* _Document text_:
-.-.-
So was the purchase of Skype a legitimate practice – or was it a sleazey scam to pump and dump the shares…
I mean Whitman is either a total airhead or outright crook, with the PR spin of her saying “OH we bought it so the Ebayers could all talk to each other”…and then toss in what a shitfully irresponsible, criminally negligent and outright dishonest CEO she actually has been.
http://blog.auctionbytes.com/cgi-bin/blog/blog.pl?/pl/2009/4/1240930825.html
I see a few comments about skype on this thread & the looting of eBay for personal gain .. Skype was never suppose to do anything for eBay .. It was not a blunder for Meg either .. Meg used it to show Pierre & company on how the big boys do it up town on WALL STREET or how do you convert corporate assetts to private assets over nite and nobody is the wiser :) .. 1st you find a company that has lots of stock or the potential of many cheap shares that you can gather up cheap … Then you & your big shot buddies buy up every crumb of that companies stock you can lay your grubby little hands on .. you wait patiently for a short little while so nobody can connect the dots, Then you announce that a big bohemith like eBay is going to swallow it up the minnow company for a huge sum of cash .. Then set back & watch the stock come to a boil, Stir slightly, Then sit back & watch the billions of dollars roll in … That is why Meg treated skype like a red headed step child after eBay gobbled it up, It did all she wanted to do.. Convert ebay assets to her assets (and Pierre & friends) .. That’s how they get rich in the big city with out getting their hands dirty ..
And, some more food for thought …
Shill Bidding on eBay: Case Study #2
Shining some light on the more sophisticated and therefore harder to detect shill bidding activity by some “professional” sellers on eBay auctions
This time a spreadsheet analysis of multiple auctions, from some “professional” sellers from the US and Australia. Needless to say the analysis demonstrates, once again, that, contrary to eBay’s claims, shill bidding by many “professional” sellers is rampant on eBay auctions. The full comment and spreadsheet download links at:
http://www.auctionbytes.com/forum/phpBB/viewtopic.php?t=24296
And, the earlier case study of blatantly naïve shill bidding at:
http://www.auctionbytes.com/forum/phpBB/viewtopic.php?t=24033
A most disingenuous, unscrupulous organisation—eBay that is.
-.-.-
* _Task requirements_: Reproduce the entire text of the comments about eBay and Skype word for word.

[Structure-from-motion data]
-.-.-
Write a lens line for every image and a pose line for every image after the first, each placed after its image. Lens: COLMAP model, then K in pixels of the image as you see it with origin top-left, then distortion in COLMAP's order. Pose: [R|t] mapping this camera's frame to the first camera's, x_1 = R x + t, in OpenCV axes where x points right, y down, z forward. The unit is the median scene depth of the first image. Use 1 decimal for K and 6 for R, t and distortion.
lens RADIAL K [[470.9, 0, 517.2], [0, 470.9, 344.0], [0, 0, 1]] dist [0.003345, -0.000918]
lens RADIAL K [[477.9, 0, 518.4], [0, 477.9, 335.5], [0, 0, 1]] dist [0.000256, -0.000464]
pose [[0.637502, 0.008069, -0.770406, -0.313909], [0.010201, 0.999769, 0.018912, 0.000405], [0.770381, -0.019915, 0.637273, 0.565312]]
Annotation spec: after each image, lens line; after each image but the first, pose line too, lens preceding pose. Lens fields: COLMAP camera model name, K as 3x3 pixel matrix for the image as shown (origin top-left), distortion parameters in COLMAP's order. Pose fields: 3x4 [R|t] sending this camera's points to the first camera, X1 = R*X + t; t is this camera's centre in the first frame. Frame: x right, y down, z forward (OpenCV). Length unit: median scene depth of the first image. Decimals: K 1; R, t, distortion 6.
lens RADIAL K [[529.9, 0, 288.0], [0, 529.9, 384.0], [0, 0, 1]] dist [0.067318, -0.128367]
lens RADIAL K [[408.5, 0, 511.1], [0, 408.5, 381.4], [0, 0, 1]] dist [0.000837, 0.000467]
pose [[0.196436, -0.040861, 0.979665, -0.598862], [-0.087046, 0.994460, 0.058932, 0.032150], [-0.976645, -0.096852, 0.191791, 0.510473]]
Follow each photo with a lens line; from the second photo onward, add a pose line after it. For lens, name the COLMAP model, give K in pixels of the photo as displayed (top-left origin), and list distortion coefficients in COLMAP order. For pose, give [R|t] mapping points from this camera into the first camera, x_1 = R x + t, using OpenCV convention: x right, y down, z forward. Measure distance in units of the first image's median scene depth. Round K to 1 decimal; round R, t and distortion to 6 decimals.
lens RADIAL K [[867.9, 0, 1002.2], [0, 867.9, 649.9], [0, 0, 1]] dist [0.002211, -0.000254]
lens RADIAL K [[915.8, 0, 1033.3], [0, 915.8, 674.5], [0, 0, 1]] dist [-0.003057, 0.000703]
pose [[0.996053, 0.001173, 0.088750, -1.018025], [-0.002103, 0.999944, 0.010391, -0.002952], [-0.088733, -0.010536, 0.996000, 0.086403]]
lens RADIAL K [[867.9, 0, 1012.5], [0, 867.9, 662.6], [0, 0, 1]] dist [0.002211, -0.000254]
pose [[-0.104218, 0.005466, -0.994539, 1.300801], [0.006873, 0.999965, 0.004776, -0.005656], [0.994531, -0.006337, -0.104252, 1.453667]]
-.-.-
* _Output below_:
So was the purchase of Skype a legitimate practice – or was it a sleazey scam to pump and dump the shares…
I mean Whitman is either a total airhead or outright crook, with the PR spin of her saying “OH we bought it so the Ebayers could all talk to each other”…and then toss in what a shitfully irresponsible, criminally negligent and outright dishonest CEO she actually has been.
http://blog.auctionbytes.com/cgi-bin/blog/blog.pl?/pl/2009/4/1240930825.html
I see a few comments about skype on this thread & the looting of eBay for personal gain .. Skype was never suppose to do anything for eBay .. It was not a blunder for Meg either .. Meg used it to show Pierre & company on how the big boys do it up town on WALL STREET or how do you convert corporate assetts to private assets over nite and nobody is the wiser :) .. 1st you find a company that has lots of stock or the potential of many cheap shares that you can gather up cheap … Then you & your big shot buddies buy up every crumb of that companies stock you can lay your grubby little hands on .. you wait patiently for a short little while so nobody can connect the dots, Then you announce that a big bohemith like eBay is going to swallow it up the minnow company for a huge sum of cash .. Then set back & watch the stock come to a boil, Stir slightly, Then sit back & watch the billions of dollars roll in … That is why Meg treated skype like a red headed step child after eBay gobbled it up, It did all she wanted to do.. Convert ebay assets to her assets (and Pierre & friends) .. That’s how they get rich in the big city with out getting their hands dirty ..
And, some more food for thought …
Shill Bidding on eBay: Case Study #2
Shining some light on the more sophisticated and therefore harder to detect shill bidding activity by some “professional” sellers on eBay auctions
This time a spreadsheet analysis of multiple auctions, from some “professional” sellers from the US and Australia. Needless to say the analysis demonstrates, once again, that, contrary to eBay’s claims, shill bidding by many “professional” sellers is rampant on eBay auctions. The full comment and spreadsheet download links at:
http://www.auctionbytes.com/forum/phpBB/viewtopic.php?t=24296
And, the earlier case study of blatantly naïve shill bidding at:
http://www.auctionbytes.com/forum/phpBB/viewtopic.php?t=24033
A most disingenuous, unscrupulous organisation—eBay that is.